The paper is explicit about two main limitations. First, emotion control is still tied to the 8 discrete MEAD-style categories inherited by DICE-Talk, so nuanced states such as “bittersweet nostalgia” fall outside the training distribution. Second, the 50 personas span a limited demographic and cultural range, which constrains the breadth of social behavior the benchmark can test.
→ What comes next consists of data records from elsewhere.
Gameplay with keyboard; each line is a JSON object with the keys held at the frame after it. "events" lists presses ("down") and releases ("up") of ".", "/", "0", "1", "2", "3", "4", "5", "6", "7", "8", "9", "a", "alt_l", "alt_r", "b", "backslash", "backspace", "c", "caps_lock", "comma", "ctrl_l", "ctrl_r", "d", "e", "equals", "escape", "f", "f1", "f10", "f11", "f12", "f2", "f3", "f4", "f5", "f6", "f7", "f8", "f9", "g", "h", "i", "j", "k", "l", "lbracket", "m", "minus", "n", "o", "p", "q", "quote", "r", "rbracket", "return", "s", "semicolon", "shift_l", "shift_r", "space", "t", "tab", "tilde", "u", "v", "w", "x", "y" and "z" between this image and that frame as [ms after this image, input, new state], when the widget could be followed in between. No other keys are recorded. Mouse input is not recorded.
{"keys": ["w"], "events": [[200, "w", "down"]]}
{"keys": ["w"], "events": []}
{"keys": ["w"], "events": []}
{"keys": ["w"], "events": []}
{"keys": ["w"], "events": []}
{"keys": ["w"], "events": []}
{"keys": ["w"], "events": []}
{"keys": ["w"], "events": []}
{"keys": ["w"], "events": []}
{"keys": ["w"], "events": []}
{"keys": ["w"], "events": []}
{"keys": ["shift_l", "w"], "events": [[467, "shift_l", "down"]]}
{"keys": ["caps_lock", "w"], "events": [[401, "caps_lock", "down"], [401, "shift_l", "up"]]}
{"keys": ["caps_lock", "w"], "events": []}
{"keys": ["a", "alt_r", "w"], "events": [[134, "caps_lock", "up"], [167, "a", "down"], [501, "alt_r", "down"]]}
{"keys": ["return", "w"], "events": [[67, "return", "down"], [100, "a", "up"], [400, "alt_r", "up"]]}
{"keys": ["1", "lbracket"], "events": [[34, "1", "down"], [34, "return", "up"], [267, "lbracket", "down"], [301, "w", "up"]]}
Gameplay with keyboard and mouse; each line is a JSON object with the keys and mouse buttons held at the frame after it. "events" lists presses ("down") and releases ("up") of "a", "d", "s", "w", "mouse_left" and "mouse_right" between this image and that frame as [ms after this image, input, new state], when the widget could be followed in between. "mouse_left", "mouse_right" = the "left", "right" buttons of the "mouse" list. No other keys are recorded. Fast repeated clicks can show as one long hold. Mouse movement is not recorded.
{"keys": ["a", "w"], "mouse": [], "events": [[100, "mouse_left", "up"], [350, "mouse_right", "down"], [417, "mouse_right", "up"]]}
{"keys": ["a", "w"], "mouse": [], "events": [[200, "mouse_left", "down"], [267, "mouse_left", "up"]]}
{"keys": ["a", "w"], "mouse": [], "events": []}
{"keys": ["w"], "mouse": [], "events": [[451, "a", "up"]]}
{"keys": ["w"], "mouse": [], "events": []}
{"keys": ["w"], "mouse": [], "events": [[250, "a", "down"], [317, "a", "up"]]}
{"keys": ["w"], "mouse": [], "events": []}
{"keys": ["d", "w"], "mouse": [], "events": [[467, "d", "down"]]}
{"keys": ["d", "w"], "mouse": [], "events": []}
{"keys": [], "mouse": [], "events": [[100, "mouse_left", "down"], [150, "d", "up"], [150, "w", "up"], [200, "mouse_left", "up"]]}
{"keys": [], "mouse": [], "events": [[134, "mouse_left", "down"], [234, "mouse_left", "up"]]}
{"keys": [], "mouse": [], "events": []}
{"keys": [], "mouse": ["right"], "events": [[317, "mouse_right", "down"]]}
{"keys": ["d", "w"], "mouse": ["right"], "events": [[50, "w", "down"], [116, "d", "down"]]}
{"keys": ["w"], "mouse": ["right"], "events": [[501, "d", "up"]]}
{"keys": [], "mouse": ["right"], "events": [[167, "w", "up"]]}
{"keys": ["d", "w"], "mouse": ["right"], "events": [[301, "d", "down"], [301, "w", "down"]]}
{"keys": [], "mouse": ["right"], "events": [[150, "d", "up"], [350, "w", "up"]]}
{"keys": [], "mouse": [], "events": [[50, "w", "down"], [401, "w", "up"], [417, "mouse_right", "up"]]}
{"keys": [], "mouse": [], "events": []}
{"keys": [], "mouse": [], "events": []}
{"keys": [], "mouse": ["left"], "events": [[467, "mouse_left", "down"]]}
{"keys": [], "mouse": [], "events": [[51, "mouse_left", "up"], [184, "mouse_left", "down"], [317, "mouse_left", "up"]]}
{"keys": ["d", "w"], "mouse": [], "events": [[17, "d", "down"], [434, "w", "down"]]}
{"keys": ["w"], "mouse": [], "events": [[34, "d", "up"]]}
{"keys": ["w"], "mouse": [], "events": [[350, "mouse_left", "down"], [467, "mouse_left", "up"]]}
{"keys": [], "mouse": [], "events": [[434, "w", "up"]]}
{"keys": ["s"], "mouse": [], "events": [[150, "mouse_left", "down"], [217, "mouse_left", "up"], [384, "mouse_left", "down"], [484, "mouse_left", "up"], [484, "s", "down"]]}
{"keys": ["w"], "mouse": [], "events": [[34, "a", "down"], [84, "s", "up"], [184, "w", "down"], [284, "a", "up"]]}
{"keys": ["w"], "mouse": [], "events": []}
The authors suggest extending to continuous emotion annotations, richer cross-cultural grounding, and personality that evolves across multi-session interactions.

Takeaways for a Talking-Head / Conversational-AI Team

  • The main architectural novelty is the closed-loop coupling of perception, ToM reasoning, and dual-agent expression, rather than treating dialogue and avatar generation as separate problems.
  • The key social-cognition insight is that explicit inference under uncertainty can be better than full-information access, because it encourages boundary-aware, socially plausible dialogue.
  • The visual-generation novelty is not just lip-sync or emotion control, but reactive listener modeling integrated into the output video.
  • The Persona-Scenario dataset is designed to make information asymmetry testable and repeatable, which is useful if your team wants to benchmark social intelligence rather than only surface fluency.

Conclusion

Overall, Resonant Minds presents a strong systems-level argument for unifying multimodal perception, Theory of Mind, and emotion-controllable generation in a single conversational avatar loop. The reported results support the claim that socially grounded reasoning improves both dialogue and animation quality, and that explicit mental-state inference can produce better behavior than unrestricted access to hidden information. The paper’s practical value lies in its end-to-end formulation: it is not merely an avatar generator or a dialogue agent, but a framework for socially aware embodied interaction.

Code & Implementation

This repository is currently a placeholder. According to the README, the authors plan to open-source the code, data, and benchmark in the future, but as of now, the implementation code and datasets are not yet released.

The repository contains a detailed README with the project overview, but there are no source files present for the multimodal perception, social reasoning, or emotion-controllable expression modules described in the paper.

Future releases are expected to include inference code for closed-loop dual-agent conversation generation, the Persona-Scenario dataset, and evaluation scripts.